Road safety efforts pay dividend

Data released by the National Crime Records Bureau on traffic accidents during 2019 has shown a slight decline in state; MVD says stricter penalties are having an impact 

Published: 18th September 2020 06:15 AM  |   Last Updated: 18th September 2020 06:15 AM   |  A+A-

road safety

For representational purposes

Express News Service

KOCHI: In what feels like a pat on the back of the Motor Vehicles  Department (MVD) and Traffic officials in the state, the data released by the National Crime Records Bureau (NCRB) on traffic accidents during 2019 has revealed a decline of 0.6 per cent in road accidents in the state, as compared to 2018.However, among the seven cities in Kerala, only three have noted a decrease in road accidents -- Thiruvananthapuram by 16.3 per cent, Kochi by 7.5 per cent and Thrissur by 0.5. According to officials, enhanced enforcement seemed to have worked in their favour. 

While Thiruvananthapuram saw 2,036 road accident cases reported in 2018, the number waned to 1,704 in 2019. Despite having the highest number of road accident cases in the state in 2018 of 2,311, Kochi’s  numbers dwindled to 2,138 cases.Meanwhile, Thrissur saw 2,222 cases reported in 2018, which decreased to 2,210 in 2019. Despite the skyrocketing number of private vehicles in Kochi and Thiruvananthapuram, MVD officials highlighted that consistent enforcement activity coupled with increased fines had helped in lowering statistics.

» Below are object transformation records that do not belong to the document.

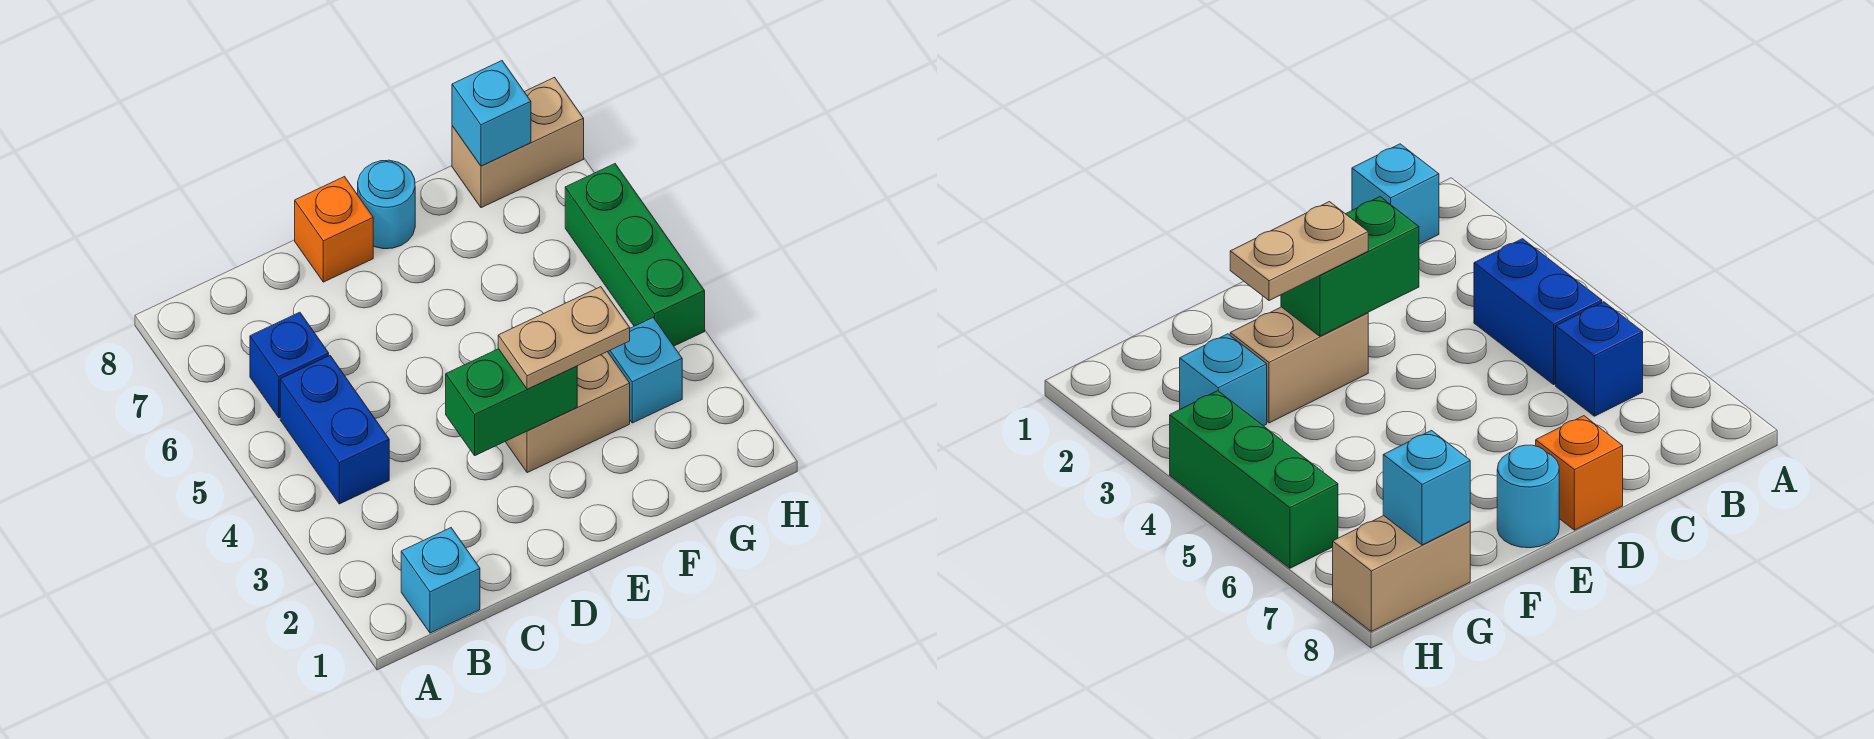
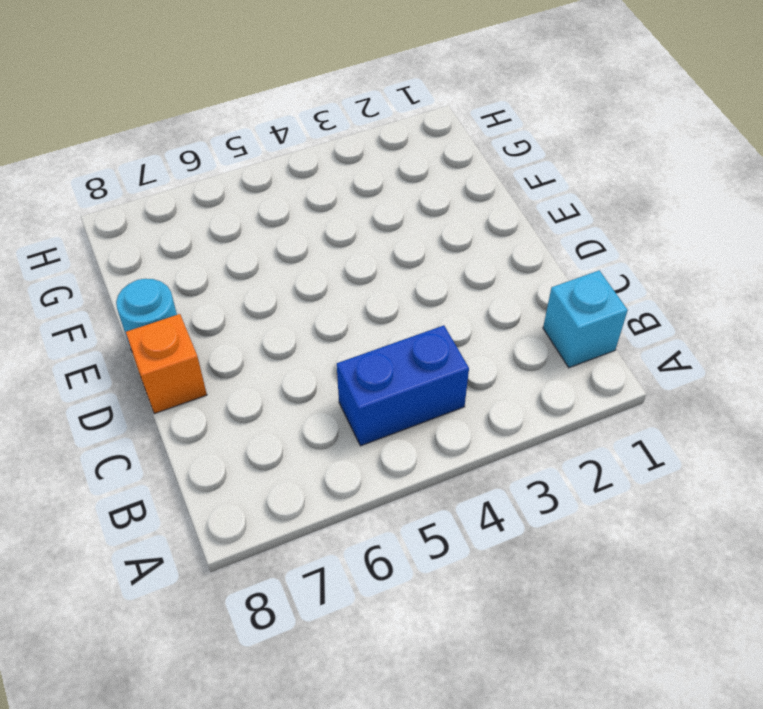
none -> blue brick B6 level 1
none -> tan brick E3:F3 level 1
none -> cyan brick G3 level 1

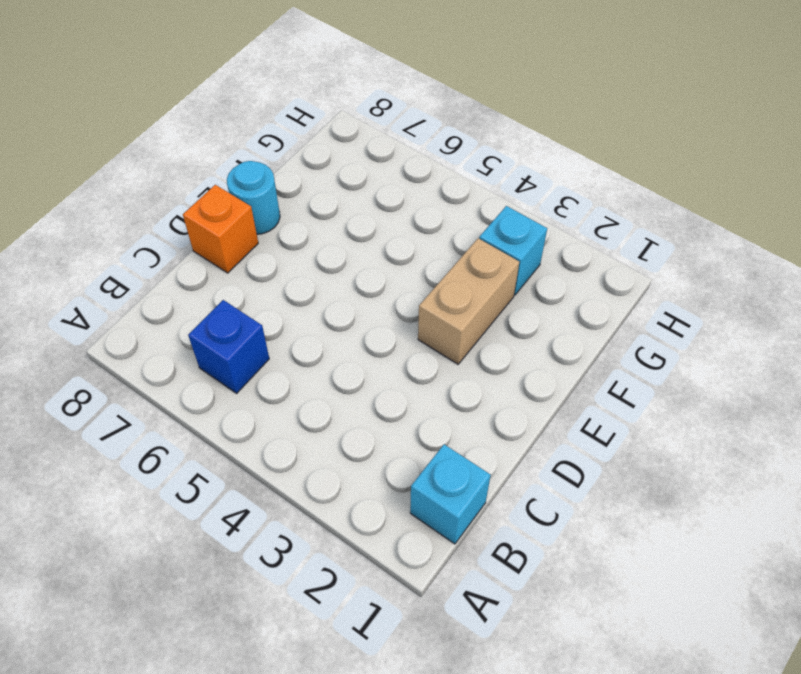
none -> blue brick B4:B5 level 1
none -> tan brick G8:H8 level 1
none -> green brick H4:H6 level 1

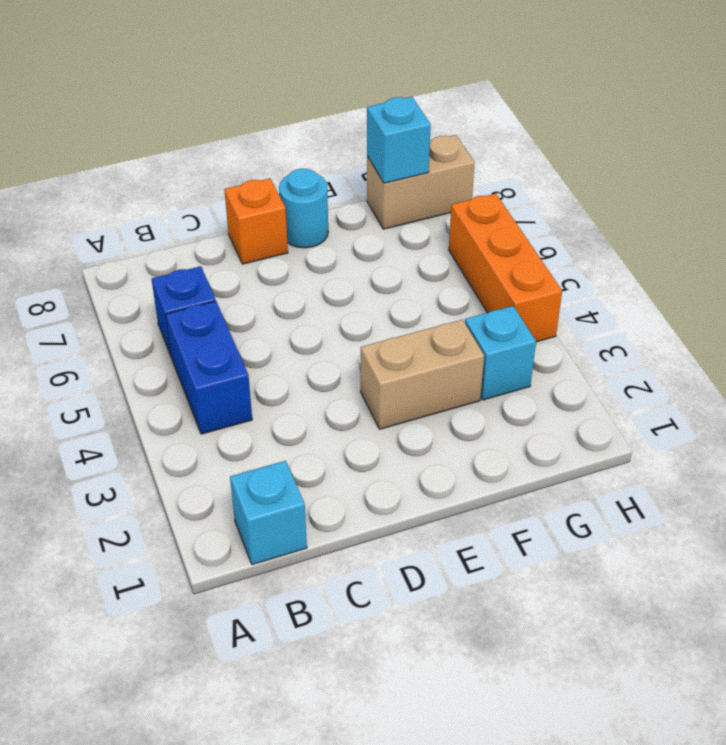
orange brick H4:H6 level 1 -> green brick H4:H6 level 1
none -> green brick D3:E3 level 2
none -> tan plate E3:F3 level 3

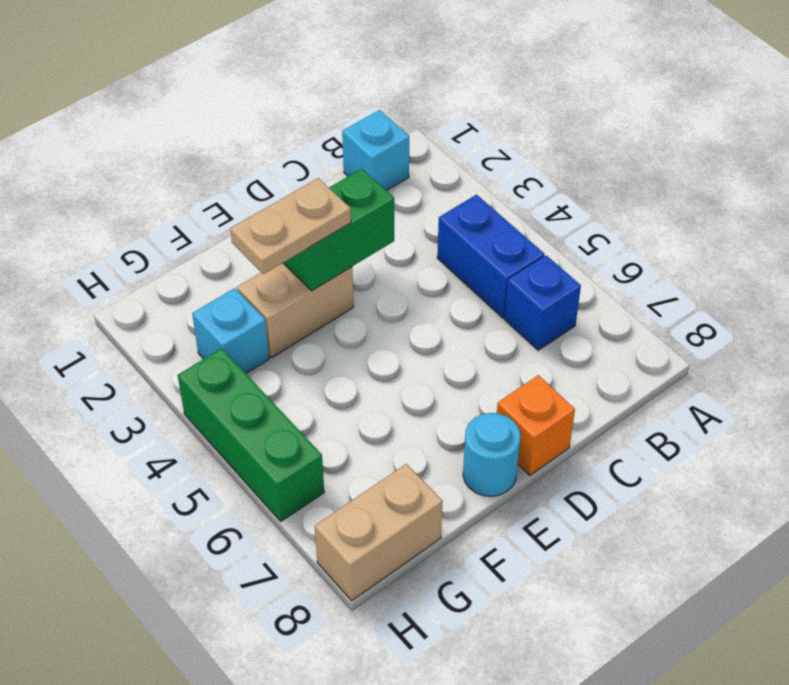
none -> cyan brick G8 level 2

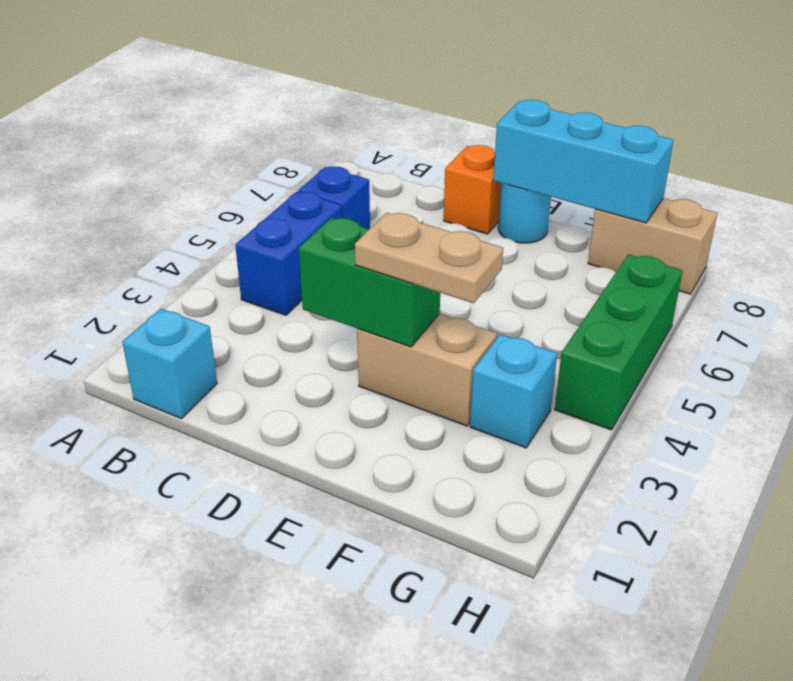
cyan brick E8:G8 level 2 -> cyan brick G8 level 2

Identification of blackspots in capital
“Enforcement was strengthened strategically by identifying blackspots in Thiruvananthapuram.National Highways here have seven such spots and state highways have three accident-prone areas. Officials were primarily deployed in those places,” said Manojkumar, regional transport officer (RTO), Enforcement, Thiruvananthapuram. While most accidents comprised overtaking, signal jumping and speeding, two-wheelers were the most affected. 

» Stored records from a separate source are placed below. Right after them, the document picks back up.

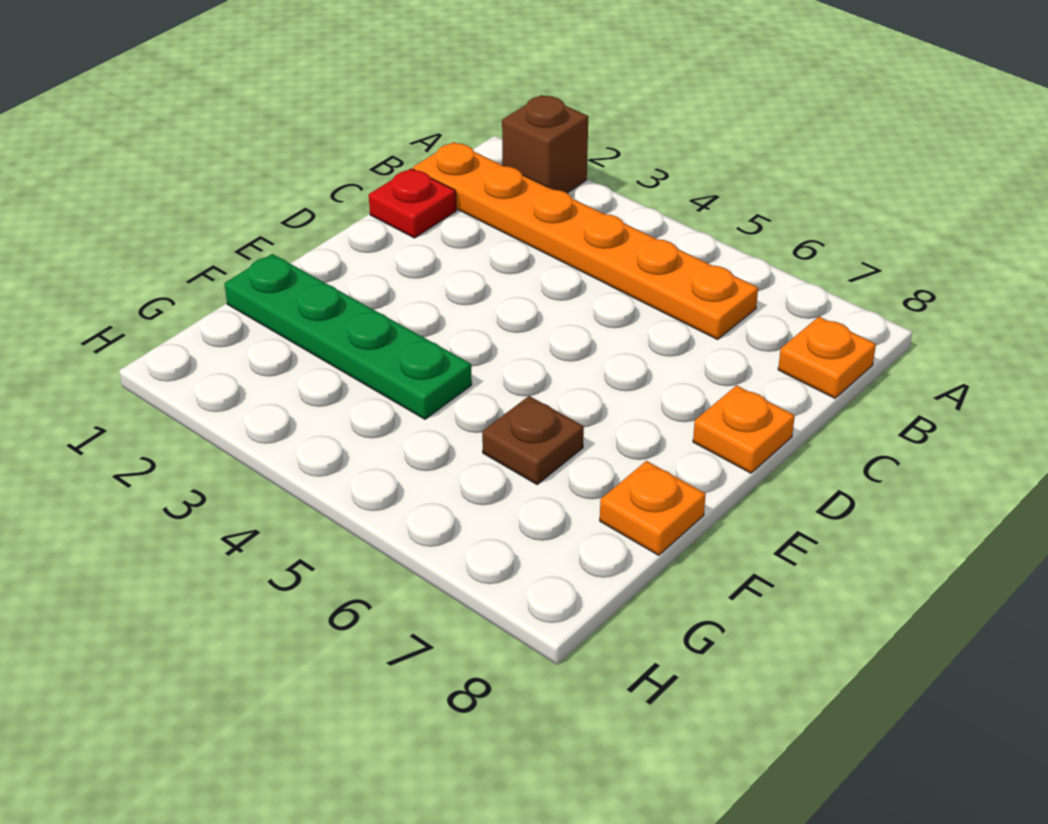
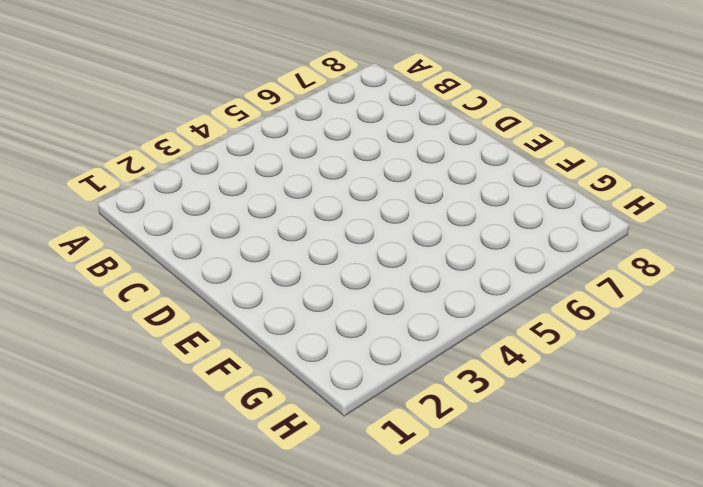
none -> brown brick A2 level 1
none -> orange plate B1:B6 level 1

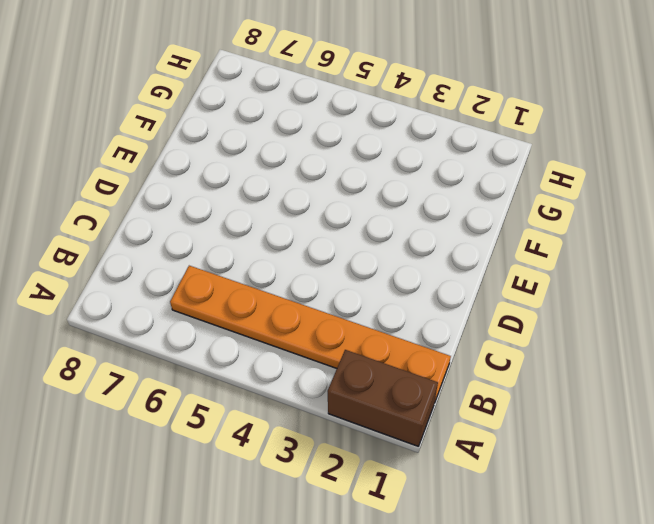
brown brick A1:A2 level 1 -> brown brick A2 level 1
none -> orange plate B8 level 1
none -> red plate C1 level 1

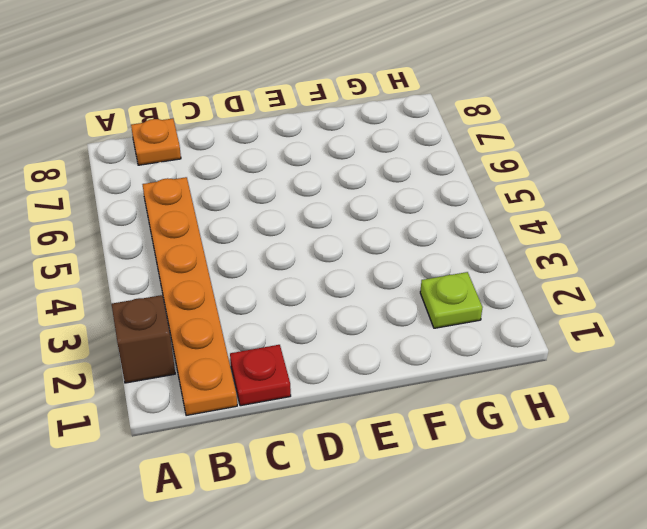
lime plate G2 level 1 -> none
none -> orange plate D8 level 1
none -> green plate F1:F4 level 1

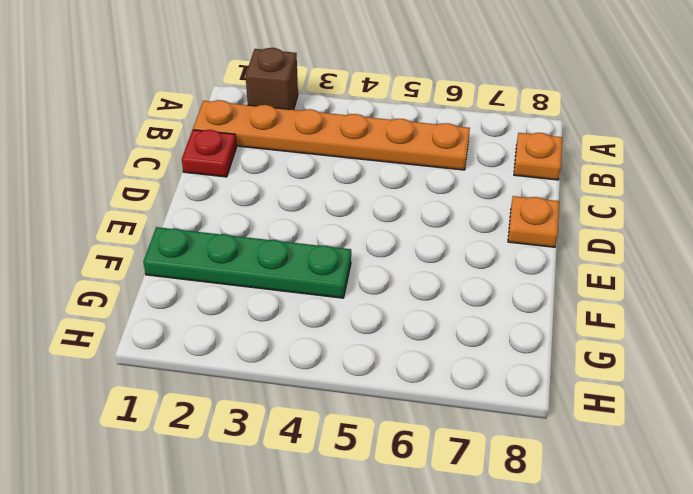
none -> brown plate F6 level 1
none -> orange plate F8 level 1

“Increase fines for helmetless riders, especially that of pillion riders, also did the trick. However, enforcement activities have lessened during Covid. It will be restrengthened soon,” he added.
Divya Gopinath, deputy commissioner of Police(L&O and Traffic), Thiruvanathapuram, highlighted that targeted intervention and awareness did play a role in yielding better results when compared to basic enforcement activities. 

Stricter mandates in obtaining a licence
The New Motor Vehicle Act was implemented towards the end of the year. “Increasing the fine for helmetless travelling paid off, but mandates such as suspending the licence of offenders or stricter driving tests played a bigger role in lowering the number of cases. The public is definitely aware of law and order but the fear factor increased in 2019 when fines were enhanced and surveillance cameras were placed to nail offenders,” said Babu John, RTO, ErnakulamMVD interceptors

According to Shaji Madhavan, RTO (Enforcement), Ernakulam, enforcement increased by leaps and bounds with the presence of interceptor vehicles, more surveillance cameras and with MVD officials being nearly omnipresent in Kochi. “Drivers have become highly cautious these days. This has reflected in the number of accident cases reported. However, it can be lowered further when there are proper road markings and pertaining boards,” he said.

Better roads
While all the above factors have bolstered a better driving culture, the condition of roads must also be attributed to the decreased number of accidents, says G Poonguzhali IPS, Deputy Commissioner of Police(L&O and Traffic). “Earlier we had more potholed roads that were ill-maintained. In 2019, several of them have improved. Simultaneously, unscientific U-turns have been closed. Barricades and medians have been put up to regulate traffic flow. Also, to some extent, without peoples’ cooperation, we wouldn’t have a decrease in road accidents,” she added.